To which I responded:

Having worked in e-commerce customer service, I can tell you that the people who design the software that the CS reps use to acquire information and "solve" customer problems almost never have any direct experience performing those CS tasks. Also, front-line CS reps almost never have the authorization to communicate directly with the people who write their software tools. Requests, suggestions, and complaints concerning the usability of these tools usually must pass thru at least one layer of "management," which means anything unpleasant or otherwise insufficiently rosy that the "manager" does not want to admit knowing about will be transmuted into something that bears no relevance to the CS tasks the software is supposed to facilitate.

When the customer service department consists of 10 people, with tool-writers also doing real CS work and no more than one layer of management, the system works. When the company grows to 10 times that size, introduces multiple layers of "management" and separates the people who create the tools from the people who use them, you get results like the ones you've described. Grow the department by another factor of ten, diversify the services and products offered by the company, factor in the Peter Principle and then farm the CS jobs out to a high-tech sweatshop in India and you've got a customer service monstrosity like the one you'll encounter if you ever have a problem with an order from Amazon.com.

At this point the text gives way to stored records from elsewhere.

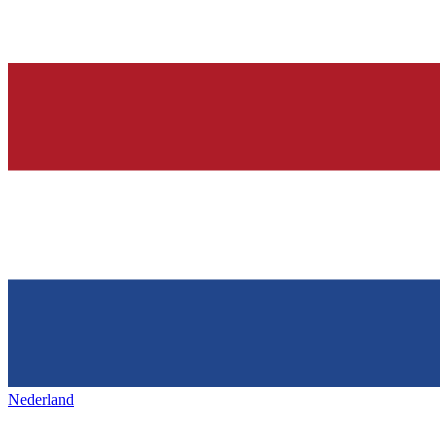
Nederland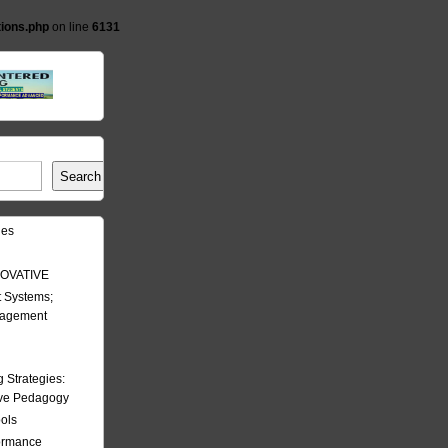
tions.php
on line
6131
Search
les
OVATIVE
 Systems;
nagement
Strategies:
ive Pedagogy
ools
formance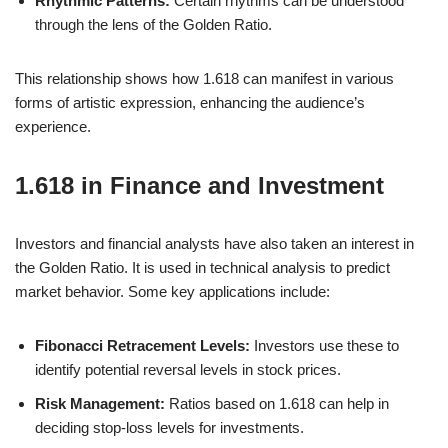
Rhythmic Patterns:
Certain rhythms can be understood
through the lens of the Golden Ratio.
This relationship shows how 1.618 can manifest in various
forms of artistic expression, enhancing the audience’s
experience.
1.618 in Finance and Investment
Investors and financial analysts have also taken an interest in
the Golden Ratio. It is used in technical analysis to predict
market behavior. Some key applications include:
Fibonacci Retracement Levels:
Investors use these to
identify potential reversal levels in stock prices.
Risk Management:
Ratios based on 1.618 can help in
deciding stop-loss levels for investments.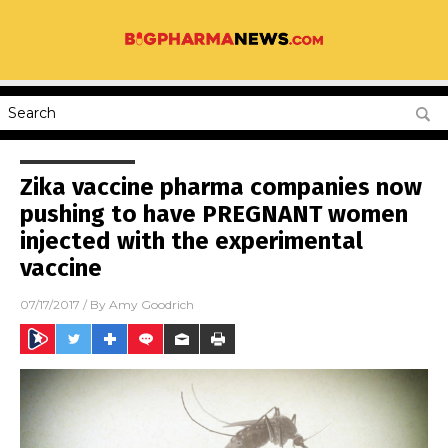
Zika vaccine pharma companies now
pushing to have PREGNANT women
injected with the experimental
vaccine
07/17/2017
/ By
Amy Goodrich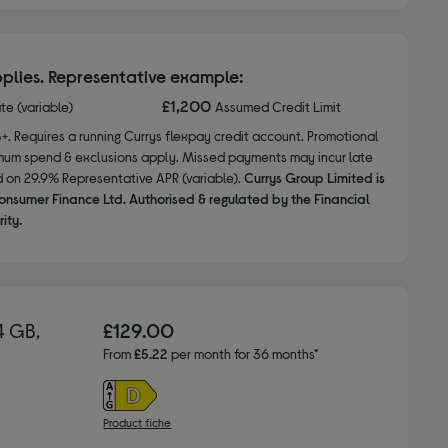
plies. Representative example:
£1,200
ate (variable)
Assumed Credit Limit
8+. Requires a running Currys flexpay credit account. Promotional
nimum spend & exclusions apply. Missed payments may incur late
d on 29.9% Representative APR (variable).
Currys Group Limited is
onsumer Finance Ltd. Authorised & regulated by the Financial
ity.
4 GB,
£129.00
From
£5.22
per month for 36 months*
Product fiche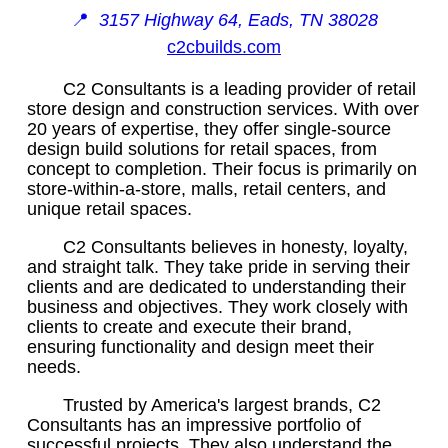
📍
3157 Highway 64, Eads, TN 38028
c2cbuilds.com
C2 Consultants is a leading provider of retail
store design and construction services. With over
20 years of expertise, they offer single-source
design build solutions for retail spaces, from
concept to completion. Their focus is primarily on
store-within-a-store, malls, retail centers, and
unique retail spaces.
C2 Consultants believes in honesty, loyalty,
and straight talk. They take pride in serving their
clients and are dedicated to understanding their
business and objectives. They work closely with
clients to create and execute their brand,
ensuring functionality and design meet their
needs.
Trusted by America's largest brands, C2
Consultants has an impressive portfolio of
successful projects. They also understand the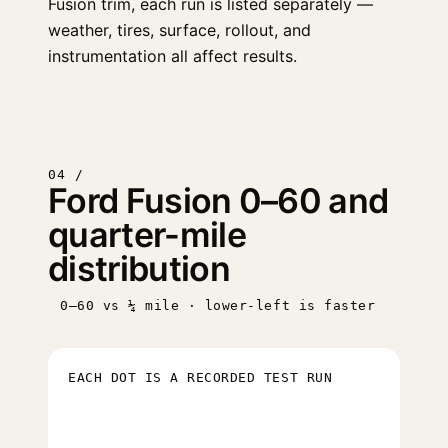
Fusion trim, each run is listed separately —
weather, tires, surface, rollout, and
instrumentation all affect results.
04 /
Ford Fusion 0–60 and
quarter-mile
distribution
0–60 vs ¼ mile · lower-left is faster
EACH DOT IS A RECORDED TEST RUN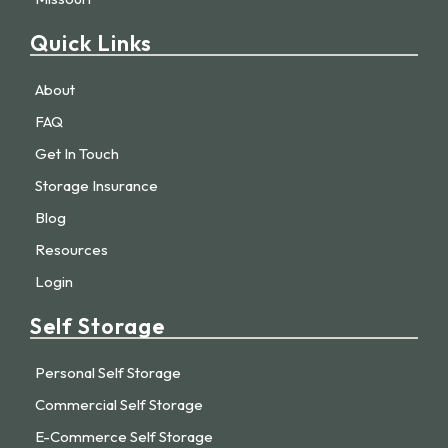
Quick Links
About
FAQ
Get In Touch
Storage Insurance
Blog
Resources
Login
Self Storage
Personal Self Storage
Commercial Self Storage
E-Commerce Self Storage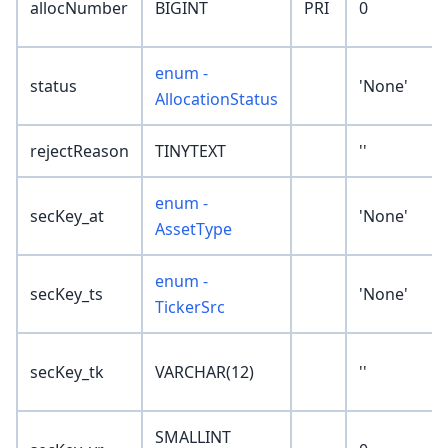
allocNumber
BIGINT
PRI
0
enum -
status
'None'
AllocationStatus
rejectReason
TINYTEXT
''
enum -
secKey_at
'None'
AssetType
enum -
secKey_ts
'None'
TickerSrc
secKey_tk
VARCHAR(12)
''
SMALLINT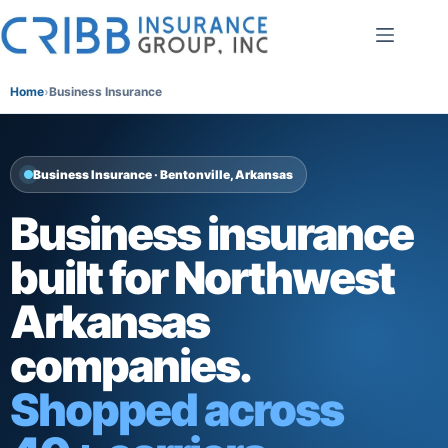
Skip
to
content
Home
Business Insurance
Business Insurance · Bentonville, Arkansas
Business insurance
built for Northwest
Arkansas
companies.
Shopped across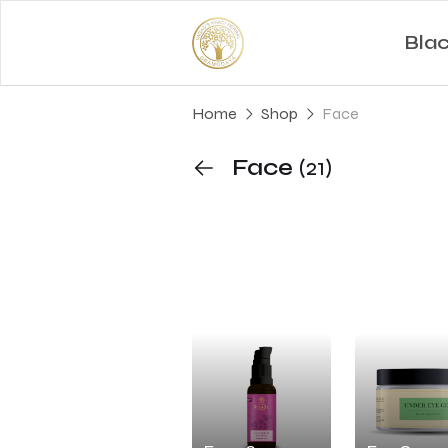
Bla
Home
Shop
Face
Face
(21)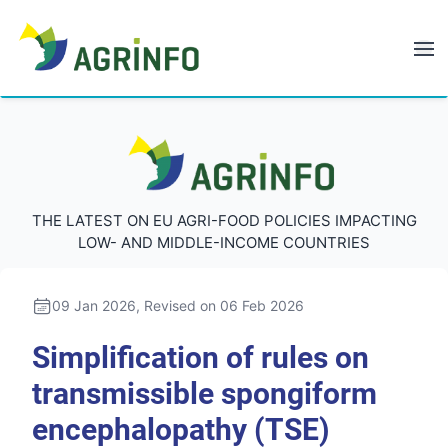
AGRINFO
AGRINFO
THE LATEST ON EU AGRI-FOOD POLICIES IMPACTING
LOW- AND MIDDLE-INCOME COUNTRIES
09 Jan 2026
, Revised on 06 Feb 2026
Simplification of rules on
transmissible spongiform
encephalopathy (TSE)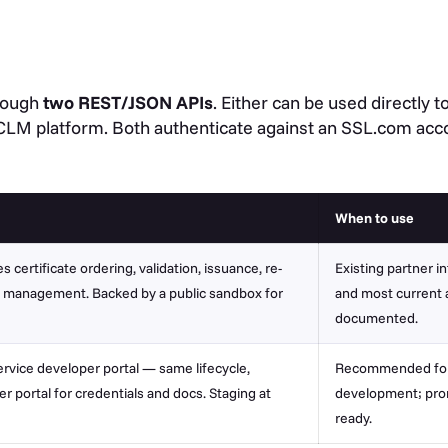
hrough
two REST/JSON APIs
. Either can be used directly 
 CLM platform. Both authenticate against an SSL.com acco
When to use
 certificate ordering, validation, issuance, re-
Existing partner i
t management. Backed by a public sandbox for
and most current a
documented.
rvice developer portal — same lifecycle,
Recommended for 
 portal for credentials and docs. Staging at
development; pro
ready.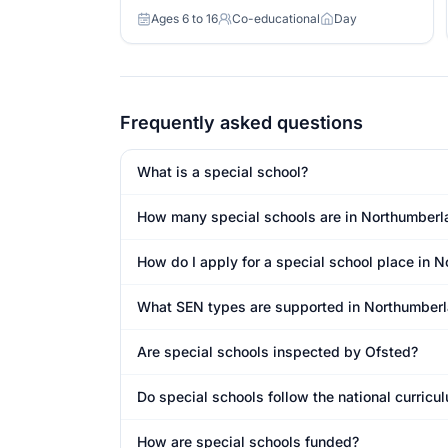
Ages 6 to 16
Co-educational
Day
Age range
Gender
Day or boarding
Frequently asked questions
What is a special school?
How many special schools are in Northumberl
How do I apply for a special school place in 
What SEN types are supported in Northumber
Are special schools inspected by Ofsted?
Do special schools follow the national curric
How are special schools funded?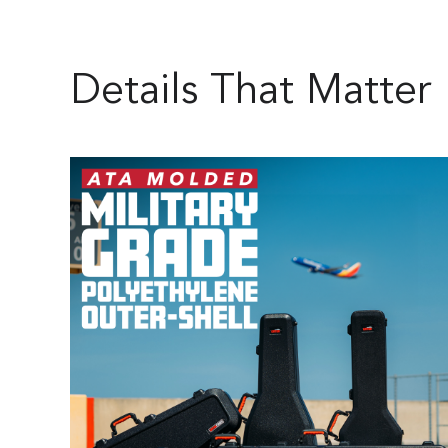
Details That Matter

( 1 comment — Leave a comment )
Apr. 15th, 2002 11:50 am (UTC)
Ahh, memories.

This is why I refuse to even apply to work at Earthlink. If I ever do CS again (increasingly likely, since content jobs, when they are to be had, are going to people with more webdev expertise than I), it's going to be somewhere small, where I get to work at the desk next to the guy who wrote the script I'm currently running, and who can tell me how to make it do what I want.